March 7, 2013
Justin McCallum / The Tufts Daily
“As youth, we don’t have a voice in this fight. In the sense that, like, there’s no way that I can climb the government ladder and end up in a position of enough political power to save myself now. I’m never going to get that chance. And there are kids who are being born today, or born 10 years ago, they’re not really going to get that chance either, if we don’t start winning in the next couple of years.”
Those are the words of Alli Welton, a 20 year-old college student quoted in an excellent article in Grist by Wen Stephenson (The children: Why a generation is putting itself on the line for the climate). Stephenson’s article, and especially the strong clear words of the youth he interviews, can help us all see through the eyes of today’s youth climate leaders, who grasp the narrowing window of opportunity for strong and effective action on climate change and are mobilizing for fossil fuel divestment, against mountain top removal, and to block the Keystone XL pipeline in growing numbers.
At Climate Interactive, we are as likely to tell a story with numbers and graphs as we are with words.

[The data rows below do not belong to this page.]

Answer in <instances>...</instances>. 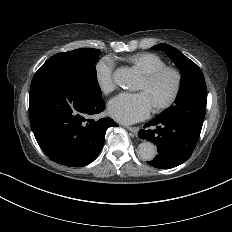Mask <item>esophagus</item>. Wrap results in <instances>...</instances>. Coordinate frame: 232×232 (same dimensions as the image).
Instances as JSON below:
<instances>
[{"label":"esophagus","instance_id":"obj_1","mask_svg":"<svg viewBox=\"0 0 232 232\" xmlns=\"http://www.w3.org/2000/svg\"><path fill=\"white\" fill-rule=\"evenodd\" d=\"M126 128L134 134H137L139 131V127L136 126H127Z\"/></svg>","mask_w":232,"mask_h":232}]
</instances>
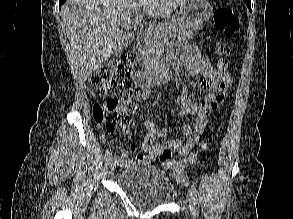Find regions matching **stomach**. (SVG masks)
I'll use <instances>...</instances> for the list:
<instances>
[{"instance_id":"obj_1","label":"stomach","mask_w":293,"mask_h":219,"mask_svg":"<svg viewBox=\"0 0 293 219\" xmlns=\"http://www.w3.org/2000/svg\"><path fill=\"white\" fill-rule=\"evenodd\" d=\"M179 13L190 28L198 30L211 18L213 8L207 0H185Z\"/></svg>"}]
</instances>
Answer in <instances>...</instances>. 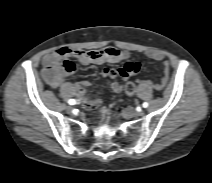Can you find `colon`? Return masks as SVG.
Returning a JSON list of instances; mask_svg holds the SVG:
<instances>
[{
    "mask_svg": "<svg viewBox=\"0 0 212 183\" xmlns=\"http://www.w3.org/2000/svg\"><path fill=\"white\" fill-rule=\"evenodd\" d=\"M76 70V66L75 64L70 61V60H66L63 65L61 66L60 71H64V72H73ZM134 89H135V85L133 82H128L125 85V92L128 96H131L134 93Z\"/></svg>",
    "mask_w": 212,
    "mask_h": 183,
    "instance_id": "colon-1",
    "label": "colon"
}]
</instances>
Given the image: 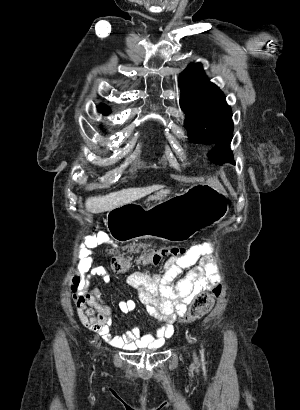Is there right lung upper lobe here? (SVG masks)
<instances>
[{"mask_svg": "<svg viewBox=\"0 0 300 410\" xmlns=\"http://www.w3.org/2000/svg\"><path fill=\"white\" fill-rule=\"evenodd\" d=\"M99 110L103 113V114H107L110 112V108L104 104L100 105Z\"/></svg>", "mask_w": 300, "mask_h": 410, "instance_id": "right-lung-upper-lobe-1", "label": "right lung upper lobe"}]
</instances>
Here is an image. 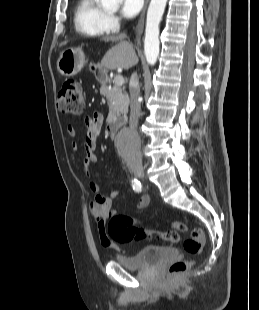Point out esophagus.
<instances>
[{
  "mask_svg": "<svg viewBox=\"0 0 259 310\" xmlns=\"http://www.w3.org/2000/svg\"><path fill=\"white\" fill-rule=\"evenodd\" d=\"M149 0H145V4L141 13V16L137 22V25L135 27V34H136V38L140 39L142 33H143V28H144V18H145V13H146V9L148 6Z\"/></svg>",
  "mask_w": 259,
  "mask_h": 310,
  "instance_id": "1",
  "label": "esophagus"
}]
</instances>
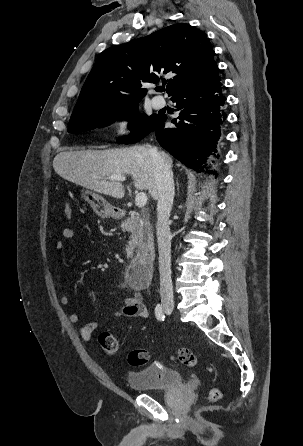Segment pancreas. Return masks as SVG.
Instances as JSON below:
<instances>
[{"label":"pancreas","instance_id":"obj_1","mask_svg":"<svg viewBox=\"0 0 303 446\" xmlns=\"http://www.w3.org/2000/svg\"><path fill=\"white\" fill-rule=\"evenodd\" d=\"M123 231L130 232L129 241L126 245V254L128 258L144 255L153 251V233L152 227L147 216H138L132 214L127 220L121 222Z\"/></svg>","mask_w":303,"mask_h":446}]
</instances>
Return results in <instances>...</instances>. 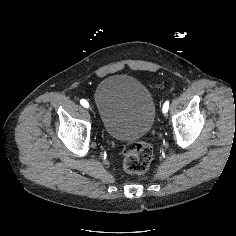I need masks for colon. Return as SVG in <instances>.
Wrapping results in <instances>:
<instances>
[{
    "label": "colon",
    "instance_id": "colon-1",
    "mask_svg": "<svg viewBox=\"0 0 236 236\" xmlns=\"http://www.w3.org/2000/svg\"><path fill=\"white\" fill-rule=\"evenodd\" d=\"M123 154V168L129 175H140L146 172L153 160L152 147L141 141L127 143Z\"/></svg>",
    "mask_w": 236,
    "mask_h": 236
}]
</instances>
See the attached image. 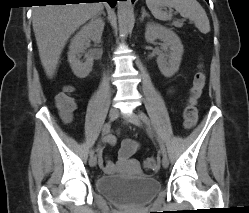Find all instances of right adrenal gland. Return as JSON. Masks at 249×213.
Wrapping results in <instances>:
<instances>
[{
    "label": "right adrenal gland",
    "instance_id": "obj_1",
    "mask_svg": "<svg viewBox=\"0 0 249 213\" xmlns=\"http://www.w3.org/2000/svg\"><path fill=\"white\" fill-rule=\"evenodd\" d=\"M101 14H103V16H106L104 9H102V10H101V12H100V13H98V15H97V16H100Z\"/></svg>",
    "mask_w": 249,
    "mask_h": 213
}]
</instances>
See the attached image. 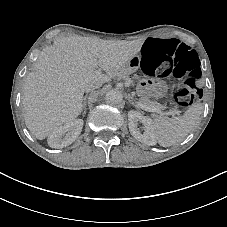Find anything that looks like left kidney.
<instances>
[{
	"label": "left kidney",
	"mask_w": 227,
	"mask_h": 227,
	"mask_svg": "<svg viewBox=\"0 0 227 227\" xmlns=\"http://www.w3.org/2000/svg\"><path fill=\"white\" fill-rule=\"evenodd\" d=\"M128 121L129 131L135 139L149 146L156 144V139L153 133L154 126L151 118L143 116L138 111L131 110L128 112ZM138 122H141L144 125L143 134H141L138 128Z\"/></svg>",
	"instance_id": "left-kidney-1"
}]
</instances>
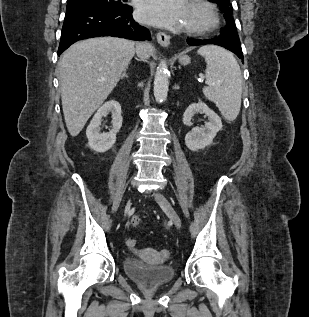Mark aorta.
I'll use <instances>...</instances> for the list:
<instances>
[{
    "mask_svg": "<svg viewBox=\"0 0 309 317\" xmlns=\"http://www.w3.org/2000/svg\"><path fill=\"white\" fill-rule=\"evenodd\" d=\"M169 87V70L166 61H161L154 78V96L158 103L166 100Z\"/></svg>",
    "mask_w": 309,
    "mask_h": 317,
    "instance_id": "762f6f07",
    "label": "aorta"
}]
</instances>
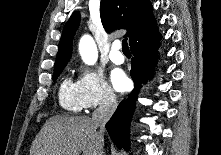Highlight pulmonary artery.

Our new CO2 Timeline Tool corroborates the point made in different ways by each of the young people interviewed by Stephenson; decisions about climate and energy that are being made today will reverberate, for better or worse, through lives of today’s children and youth. The long lifetime of CO2 in the atmosphere guarantees that today’s fossil fuel pollution will warm the Earth for decades to come. And policy that keeps fossil fuels in the ground today, keeps more options open for young people’s futures.
A tenant of systems thinking is that responsibility for important decisions should be given to those who will feel the impacts of the decision. For that reason alone all of us should listen, really listen, to what young people are asking, and, increasingly, demanding. In that sense the CO2 Timeline Tool tells an ethical story, and a story that should make all of us, young and old alike, stop and think about who should have the strongest voice in the climate fight.